Jason, I live near the Mississippi River and everything coming into my area likely crosses a bridge at some point. I’m worried that some type of disaster that takes out the bridges would be devastating. Any suggestions on what to do?
-From Anita R.
Answer: You are absolutely correct that this type of situation would have far reaching effects on our economy and our ability to purchase goods.
As most people know, militaries around the world often use this very tactic to win battles. If you cut off supplies, soldiers will eventually surrender because of the lack of food and water.
The best thing you can do is to build up your food and water storage. At the very least you should have 30 days’ worth of supplies to sustain your family.
You must be able to hunker down for a good amount of time before things can be restored.
I travel frequently for work. Last week I was at a major airport and a very polite woman asked me to watch her bag while she used the restroom. She came back and picked up her bag with no issues. Looking back, I wonder if I should have told her no. What would you do?
-From Mikey L.
Answer: The fact is, anyone could potentially be a terrorist so it’s important to remember that just because it appears to be a sweet lady, you truly never know what her intentions are.
Plus, criminals often prey on others kindness and have no problem taking advantage of you.
My point is, I would say no and just make some excuse about having to go. I have no problem saying no and social norms don’t really bother me. (I don’t mind being awkward or coming off weird.)
I have stockpiled gasoline for my generator and my car in the event of a disaster. My question is, if I’m bugging out should I take gas with me? I assume gas stations will have long lines.
-From Rich T.
Answer: Storing gasoline is a great idea if you plan to bug out or to run a generator. If you’re going to let the gas sit for 6-12 months make sure and add a stabilizer.
As for taking it with you, this is a good idea but you need to do it safely. What I mean is, you don’t want to put the gas inside the passenger area. The fumes could be dangerous.
When you fill the gas cans only fill them about 95% full. Leave some room for air to help avoid spilling.
Finally, I would suggest checking out Jerry Cans. These are great for storing gas.
Based on your excellent advice I purchased a generator that can keep my home running during a power outage. My only problem is that the generator is really loud. I think the whole neighbor will know who the guy is with power. How can I reduce the generator noise?
-From Mitch L.
Answer: To reduce the noise, here are a few options…

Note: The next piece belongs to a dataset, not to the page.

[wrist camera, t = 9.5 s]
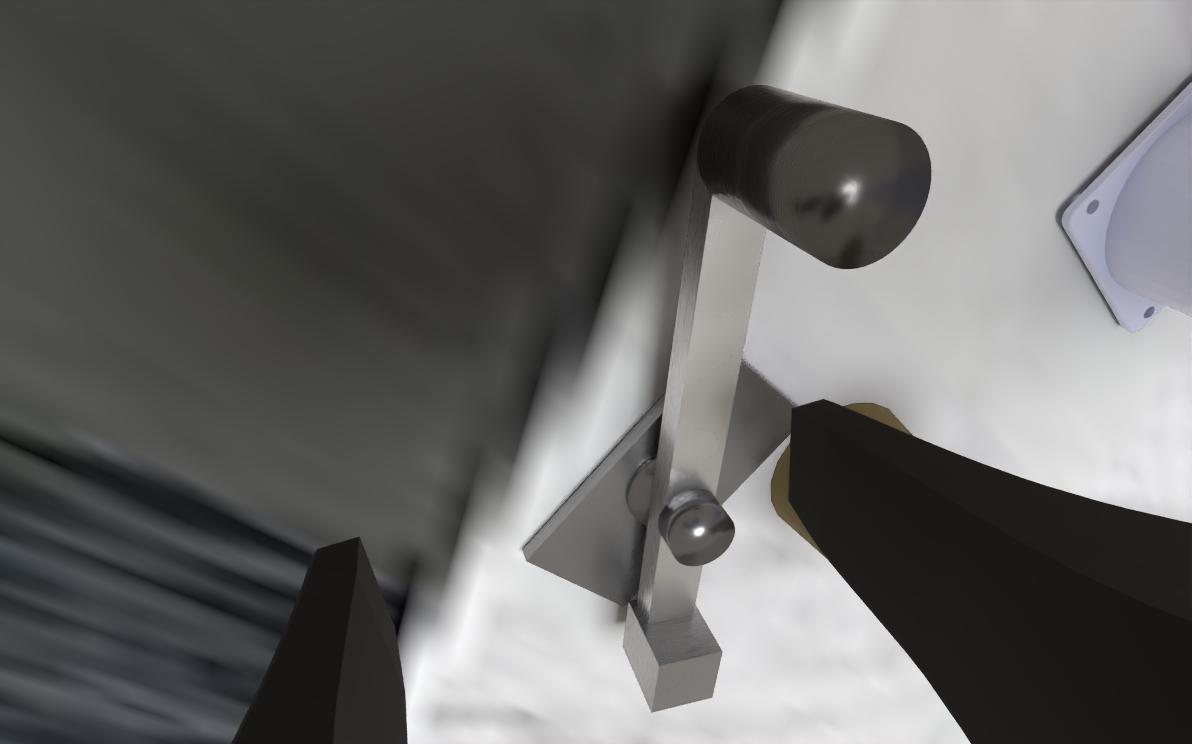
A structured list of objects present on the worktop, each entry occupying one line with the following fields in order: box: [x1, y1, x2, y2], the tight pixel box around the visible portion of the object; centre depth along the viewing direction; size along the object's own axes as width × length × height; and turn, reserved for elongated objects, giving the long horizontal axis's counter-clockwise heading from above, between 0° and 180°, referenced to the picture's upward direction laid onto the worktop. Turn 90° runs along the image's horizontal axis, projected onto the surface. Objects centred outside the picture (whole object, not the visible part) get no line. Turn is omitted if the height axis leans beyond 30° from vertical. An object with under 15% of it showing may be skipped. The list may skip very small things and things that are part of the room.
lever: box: [623, 85, 931, 713], centre depth 21 cm, size 21×3×6 cm, turn 176°
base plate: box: [522, 360, 797, 606], centre depth 26 cm, size 10×5×1 cm, turn 137°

First, make sure the generator has a quiet muffler installed on it.
Next, consider building a sound dampening enclosure around the generator. Obviously, this can be expensive but it might be one of the most effective ways to reduce the noise.
Make sure your generator is sitting on a rubber type pad, which will reduce vibrations and noise.
Lastly, use common sense when using the generator. If looters are roaming your streets looking for someone with power, it’s probably not a good idea to fire up the generator at that moment.
And, of course, don’t forgot to have guns to defend yourself.
What’s your favorite gun caliber? Can you explain why?
-From Josh M.
Answer: Back in the day, most law enforcement agencies carried either .40 or .45 caliber handguns because they wanted the stopping power of a bigger bullet.
However, over the years, we’ve seen so many advances in bullet technology that I personally believe 9mm is the best overall option. (And so do the FBI and many other agencies who are going back to the 9mm.)
The other thing is, traditionally .40 and .45 caliber handguns have a stronger kick compared to a 9mm, making them more difficult for some people to accurately shoot.
If I were going to teach a new shooter I would have them start with a 9mm handgun such as the Glock 19.
Are you familiar with the SCCY CPX-1? Do you have any knowledge or experience with this gun?
-From Shana A.
Answer: I’ve never shot this particular firearm, however I’ve heard that for the price, it’s a decent little gun that is made in the USA.
I know the company is based out of Florida and they’ve been around since the early 2000’s. They focus on manufacturing less expensive pistols with this particular model selling for around $330.
Now, as I mentioned, I’ve never shot this gun, but I’ve heard from others that the trigger pull on this firearm is very long, which can easily cause shooters that don’t train often to pull the muzzle down when shooting the gun.
So, you may want to consider a new trigger unless you practice a lot and are comfortable with the trigger from the factory.